Me – No, just taking my photo with R2D2 here.
Cop – Sir that’s a fire hydrant.
Me: I love the 90s!
Grandparents: we have names
Call me a traditionalist, but I prefer my cranberry in its natural state, in the shape a of a can of dog food.
My superpower is morphing my political views to align perfectly with whoever is driving my Uber.
I left a trail of rose petals leading to the bed and on the bed was a note that said “This is what happens to roses who cross me”
On the phone:
Me – Do you have brown or beige gravy for Thanksgiving?
Mom – Brown, why?
Me – No reason.
(Pulls out brown shirt for preemptive spills)
My wife just told me 11 more things I do wrong after she said she wasn’t talking to me anymore.
The mattress in the guest room was perfectly fine until I had to sleep on it once.
95% of parenting is using your sock as a mop.
Just told my kid her freckles are kisses from angels and she said freckles are actually clusters of concentrated melanin. THANKS NICK JR. 🙁
Facebook is the biggest whistle-blower of them all, telling people I saw their messages.

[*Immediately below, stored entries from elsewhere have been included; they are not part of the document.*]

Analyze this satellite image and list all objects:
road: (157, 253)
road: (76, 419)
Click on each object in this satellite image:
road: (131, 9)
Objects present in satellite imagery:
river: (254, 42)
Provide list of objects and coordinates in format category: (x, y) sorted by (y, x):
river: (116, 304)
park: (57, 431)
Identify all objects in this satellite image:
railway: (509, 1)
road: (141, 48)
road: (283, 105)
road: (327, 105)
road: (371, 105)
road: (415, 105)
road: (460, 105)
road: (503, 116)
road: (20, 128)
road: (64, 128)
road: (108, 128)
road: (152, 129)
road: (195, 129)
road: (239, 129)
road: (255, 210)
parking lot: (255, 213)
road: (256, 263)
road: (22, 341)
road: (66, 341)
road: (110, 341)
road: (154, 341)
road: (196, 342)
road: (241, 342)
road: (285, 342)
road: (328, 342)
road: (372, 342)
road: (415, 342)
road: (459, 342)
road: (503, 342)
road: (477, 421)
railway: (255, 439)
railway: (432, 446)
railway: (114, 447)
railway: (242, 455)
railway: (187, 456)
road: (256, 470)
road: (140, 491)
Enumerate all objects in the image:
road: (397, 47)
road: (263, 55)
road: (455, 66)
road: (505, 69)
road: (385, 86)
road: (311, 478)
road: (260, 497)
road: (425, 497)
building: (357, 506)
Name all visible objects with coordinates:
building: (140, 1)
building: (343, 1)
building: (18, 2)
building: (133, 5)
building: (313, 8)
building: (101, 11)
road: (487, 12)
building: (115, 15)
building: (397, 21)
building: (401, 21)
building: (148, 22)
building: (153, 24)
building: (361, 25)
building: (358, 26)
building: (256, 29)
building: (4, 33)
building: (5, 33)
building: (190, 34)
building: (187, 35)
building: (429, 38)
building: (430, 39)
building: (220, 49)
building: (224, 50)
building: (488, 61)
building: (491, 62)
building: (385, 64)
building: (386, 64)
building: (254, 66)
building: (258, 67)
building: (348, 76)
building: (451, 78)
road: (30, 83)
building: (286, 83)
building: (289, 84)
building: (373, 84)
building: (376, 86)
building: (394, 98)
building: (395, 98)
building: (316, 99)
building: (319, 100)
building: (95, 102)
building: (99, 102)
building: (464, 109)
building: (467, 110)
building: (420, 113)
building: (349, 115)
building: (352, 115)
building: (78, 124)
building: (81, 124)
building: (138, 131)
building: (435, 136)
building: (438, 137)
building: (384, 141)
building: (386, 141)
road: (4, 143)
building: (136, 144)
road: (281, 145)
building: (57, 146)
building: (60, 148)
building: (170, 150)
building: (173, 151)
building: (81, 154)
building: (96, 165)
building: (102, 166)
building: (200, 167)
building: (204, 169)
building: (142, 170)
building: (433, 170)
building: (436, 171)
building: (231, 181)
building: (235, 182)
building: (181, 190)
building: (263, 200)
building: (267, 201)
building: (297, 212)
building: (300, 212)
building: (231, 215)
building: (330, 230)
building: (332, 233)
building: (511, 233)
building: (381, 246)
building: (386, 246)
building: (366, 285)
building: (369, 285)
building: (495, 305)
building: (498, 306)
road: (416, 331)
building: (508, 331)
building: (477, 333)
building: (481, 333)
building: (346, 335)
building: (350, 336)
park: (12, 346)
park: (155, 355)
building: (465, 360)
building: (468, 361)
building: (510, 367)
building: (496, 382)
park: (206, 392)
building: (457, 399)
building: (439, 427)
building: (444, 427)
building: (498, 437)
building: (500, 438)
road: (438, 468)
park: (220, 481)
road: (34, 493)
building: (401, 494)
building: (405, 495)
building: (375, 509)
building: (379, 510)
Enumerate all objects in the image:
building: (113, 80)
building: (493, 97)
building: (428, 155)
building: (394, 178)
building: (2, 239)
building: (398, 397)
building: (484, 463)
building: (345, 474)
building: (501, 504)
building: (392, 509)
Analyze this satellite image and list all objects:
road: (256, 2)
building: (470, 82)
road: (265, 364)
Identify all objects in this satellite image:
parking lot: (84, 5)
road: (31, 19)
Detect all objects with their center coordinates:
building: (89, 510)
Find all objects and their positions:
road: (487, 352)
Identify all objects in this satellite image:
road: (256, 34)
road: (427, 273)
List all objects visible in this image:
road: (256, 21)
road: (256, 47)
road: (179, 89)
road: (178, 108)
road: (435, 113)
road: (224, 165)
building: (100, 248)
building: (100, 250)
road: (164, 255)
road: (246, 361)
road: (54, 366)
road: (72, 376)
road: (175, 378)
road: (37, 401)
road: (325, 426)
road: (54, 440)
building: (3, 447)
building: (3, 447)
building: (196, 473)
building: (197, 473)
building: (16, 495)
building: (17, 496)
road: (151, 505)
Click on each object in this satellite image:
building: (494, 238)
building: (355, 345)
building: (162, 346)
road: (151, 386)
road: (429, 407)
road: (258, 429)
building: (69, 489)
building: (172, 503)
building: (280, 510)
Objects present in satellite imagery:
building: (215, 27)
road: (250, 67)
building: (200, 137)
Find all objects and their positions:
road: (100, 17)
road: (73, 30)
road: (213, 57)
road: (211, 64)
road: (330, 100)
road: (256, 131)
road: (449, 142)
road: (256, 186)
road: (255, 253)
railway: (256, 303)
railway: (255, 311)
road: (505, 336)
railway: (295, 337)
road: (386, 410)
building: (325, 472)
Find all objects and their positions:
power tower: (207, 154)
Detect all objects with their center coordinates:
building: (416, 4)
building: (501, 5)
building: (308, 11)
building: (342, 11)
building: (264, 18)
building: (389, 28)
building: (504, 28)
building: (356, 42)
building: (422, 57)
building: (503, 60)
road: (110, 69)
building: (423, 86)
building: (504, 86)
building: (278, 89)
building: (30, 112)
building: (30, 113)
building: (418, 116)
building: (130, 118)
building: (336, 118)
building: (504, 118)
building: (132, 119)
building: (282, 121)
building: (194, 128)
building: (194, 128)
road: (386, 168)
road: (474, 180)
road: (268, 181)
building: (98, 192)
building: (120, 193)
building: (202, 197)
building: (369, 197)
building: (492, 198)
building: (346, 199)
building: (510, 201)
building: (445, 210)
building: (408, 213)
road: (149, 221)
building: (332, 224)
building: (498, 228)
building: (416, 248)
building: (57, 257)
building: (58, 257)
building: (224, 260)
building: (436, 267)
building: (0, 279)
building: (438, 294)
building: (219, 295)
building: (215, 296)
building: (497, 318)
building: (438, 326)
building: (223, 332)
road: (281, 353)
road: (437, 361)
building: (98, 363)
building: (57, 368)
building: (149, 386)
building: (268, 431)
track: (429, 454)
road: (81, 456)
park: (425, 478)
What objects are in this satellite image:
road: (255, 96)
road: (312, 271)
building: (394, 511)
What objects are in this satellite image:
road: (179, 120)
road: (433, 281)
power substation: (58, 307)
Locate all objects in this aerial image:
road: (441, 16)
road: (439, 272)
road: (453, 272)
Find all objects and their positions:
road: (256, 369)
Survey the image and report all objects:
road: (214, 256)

My kids have been joking for weeks about a new pokémon called puke-achu and then they got the stomach flu and brought it to life
Reasons my teen is mad this morning
– I took her shopping
– I bought the shirt she wanted
– I asked her to wear the shirt
– I don’t understand why the shirt doesn’t have the vibes
[pulled over]
Cop: Have you been drinking?
Me: No
Cop: *tosses me a sock* Stand on one foot and put this on
If you get a DM from Keanu Reeves asking for money, it’s probably fake because I already took care of him
Alcohol increases the Send Button size by 89%.
Huge thanks to @funTweeters for publishing my tweet! This made my week 🙂
*limbos under the caution tape
My neighborhood is having a meeting tonight about the crazy naked lady and I’m the only one not invited. Weird.